In 1992, a relatively unknown Tori Amos released her debut solo offering, Little Earthquakes. I had never heard anything like it, and it just about blew my mind. The piano-driven, stripped down, soul-baring sounds emanating from the former metal chick are a testament to the singer/songwriter’s unrivaled vocals, dark, introspective lyrics, and instrumental versatility. It remains one of my favorites and is constantly in the playlist. Then, as now, Amos hits impossible notes and continues to evoke echoes of Kate Bush in her vocal range.
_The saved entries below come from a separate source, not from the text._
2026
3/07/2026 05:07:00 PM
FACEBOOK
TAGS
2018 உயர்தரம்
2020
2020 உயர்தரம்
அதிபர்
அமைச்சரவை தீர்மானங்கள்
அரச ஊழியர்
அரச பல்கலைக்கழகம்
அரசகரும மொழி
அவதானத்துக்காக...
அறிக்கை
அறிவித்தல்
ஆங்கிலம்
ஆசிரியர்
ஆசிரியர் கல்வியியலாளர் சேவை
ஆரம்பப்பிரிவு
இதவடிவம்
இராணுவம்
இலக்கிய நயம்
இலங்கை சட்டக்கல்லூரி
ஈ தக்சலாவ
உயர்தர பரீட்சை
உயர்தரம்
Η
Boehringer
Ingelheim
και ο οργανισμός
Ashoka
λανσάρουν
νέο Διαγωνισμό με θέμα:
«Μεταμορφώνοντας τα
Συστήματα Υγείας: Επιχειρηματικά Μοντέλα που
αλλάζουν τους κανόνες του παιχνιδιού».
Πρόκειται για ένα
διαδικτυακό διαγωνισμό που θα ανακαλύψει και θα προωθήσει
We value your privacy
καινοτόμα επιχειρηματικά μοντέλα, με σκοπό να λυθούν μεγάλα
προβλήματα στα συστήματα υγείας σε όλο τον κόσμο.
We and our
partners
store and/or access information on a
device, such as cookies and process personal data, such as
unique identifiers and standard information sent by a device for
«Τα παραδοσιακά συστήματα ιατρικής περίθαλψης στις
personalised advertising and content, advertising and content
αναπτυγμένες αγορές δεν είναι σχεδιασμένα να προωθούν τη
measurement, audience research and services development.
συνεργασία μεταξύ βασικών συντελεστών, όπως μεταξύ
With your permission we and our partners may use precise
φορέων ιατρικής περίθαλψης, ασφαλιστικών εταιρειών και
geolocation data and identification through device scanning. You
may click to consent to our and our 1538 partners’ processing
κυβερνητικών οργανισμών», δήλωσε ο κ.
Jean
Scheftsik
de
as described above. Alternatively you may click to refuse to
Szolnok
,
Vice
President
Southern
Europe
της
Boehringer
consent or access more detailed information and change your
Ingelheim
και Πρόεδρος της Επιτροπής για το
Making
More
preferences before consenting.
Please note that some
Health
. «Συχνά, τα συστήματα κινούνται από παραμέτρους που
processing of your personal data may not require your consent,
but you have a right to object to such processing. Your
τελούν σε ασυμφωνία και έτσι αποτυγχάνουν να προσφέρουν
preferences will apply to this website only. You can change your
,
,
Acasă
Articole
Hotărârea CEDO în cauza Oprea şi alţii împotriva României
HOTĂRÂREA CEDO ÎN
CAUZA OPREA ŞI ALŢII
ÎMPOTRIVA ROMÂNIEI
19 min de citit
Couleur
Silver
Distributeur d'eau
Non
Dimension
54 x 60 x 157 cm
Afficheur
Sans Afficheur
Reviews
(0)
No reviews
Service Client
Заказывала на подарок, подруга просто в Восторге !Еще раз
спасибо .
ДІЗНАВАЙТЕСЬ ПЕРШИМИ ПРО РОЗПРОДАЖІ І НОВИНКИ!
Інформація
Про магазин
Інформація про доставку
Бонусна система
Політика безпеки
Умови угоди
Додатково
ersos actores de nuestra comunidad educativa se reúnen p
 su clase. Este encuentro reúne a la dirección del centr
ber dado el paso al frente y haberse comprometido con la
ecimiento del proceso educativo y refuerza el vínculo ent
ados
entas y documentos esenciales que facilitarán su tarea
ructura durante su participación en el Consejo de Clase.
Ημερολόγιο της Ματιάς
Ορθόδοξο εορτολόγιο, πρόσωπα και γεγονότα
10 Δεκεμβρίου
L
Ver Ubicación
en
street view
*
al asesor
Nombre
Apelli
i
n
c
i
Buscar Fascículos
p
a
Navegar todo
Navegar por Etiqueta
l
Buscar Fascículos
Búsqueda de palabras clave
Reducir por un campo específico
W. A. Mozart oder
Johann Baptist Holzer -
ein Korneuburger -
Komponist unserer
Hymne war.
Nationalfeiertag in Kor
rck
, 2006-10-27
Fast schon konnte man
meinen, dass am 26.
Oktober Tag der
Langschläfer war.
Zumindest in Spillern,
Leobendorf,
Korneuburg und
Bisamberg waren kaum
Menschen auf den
Flash forward to 2014, where Amos returns to her early style with the debut of Unrepentant Geraldines, recorded at her home studio in Cornwall. With 13 prior releases, a marriage, a child and a worldwide fan base under her belt, Amos has created something quite spectacular with her self-produced 14th album. Reaching the half-century mark this year, the multi-faceted musician focused partly on the perception of female aging and the discernible mores of women’s sexuality throughout history while writing this 14-track collection. The title stems from a play-on-words involving several historical paintings and stories from women throughout the world concerning their repressed sexuality. All 14 songs, with their multi-layered meaning, were written by Amos who also plays piano and Hammond B3, accompanied by guitarist Mac Aladdin, and mixed by Marcel Van Limbeek and Mark Hawley, her husband. 13-year-old Natasha Hawley, the couple’s daughter, follows right in her mother’s footsteps with their angelic vocals melding on “Promise.”
Plunging directly into the first cut with her vintage early 90s flavor on “America,” Amos and her breathy, haunting vocals immediately grab your attention and leave you anticipating the next aural pinnacle.
Another highlight is “Weatherman,” a heart-breaking lover’s lament that elicits Elizabethan images of English moors in all their seasonal shapes and colors – she is gone from the physical realm but every whim of Nature brings her back to him in different forms, whether spring, winter, summer or fall, she appears to him in the form of natural beauty – one more look from her eyes, one more look can you paint her back to life.
Often a proponent of controversial social and political observation, Amos contributes her two-cents’ worth on “Giant’s Rolling Pin,” a tongue-in-cheek commentary of the Edward Snowden/NSA spying scandal.
Some of the other stand-out pieces include “Trouble’s Lament,” a gothic nod to Amos’ southern upbringing, “Selkie,” a heart-wrenching Celtic love ballad, “Maids of Elfen-mere,” a folkloric, dreamy sequence, “Oysters,” which hearkens back to the early sound that endeared Amos to legions of fans, and “Rose Dover,” a coming-of-age composition inspired by and written for her daughter, Natasha – my reality was soon called Make Believe, imagination’s funeral killed by the teenage me. “16 Shades of Blue” addresses the female aging process, with a defiant Amos rebuffing negative grumblings with this very record: There are those who say, I am now too old to play.
Guess what, harsh critics – Amos has never been in better form, and her seemingly timeless grace and talent will continue to keep fans engaged.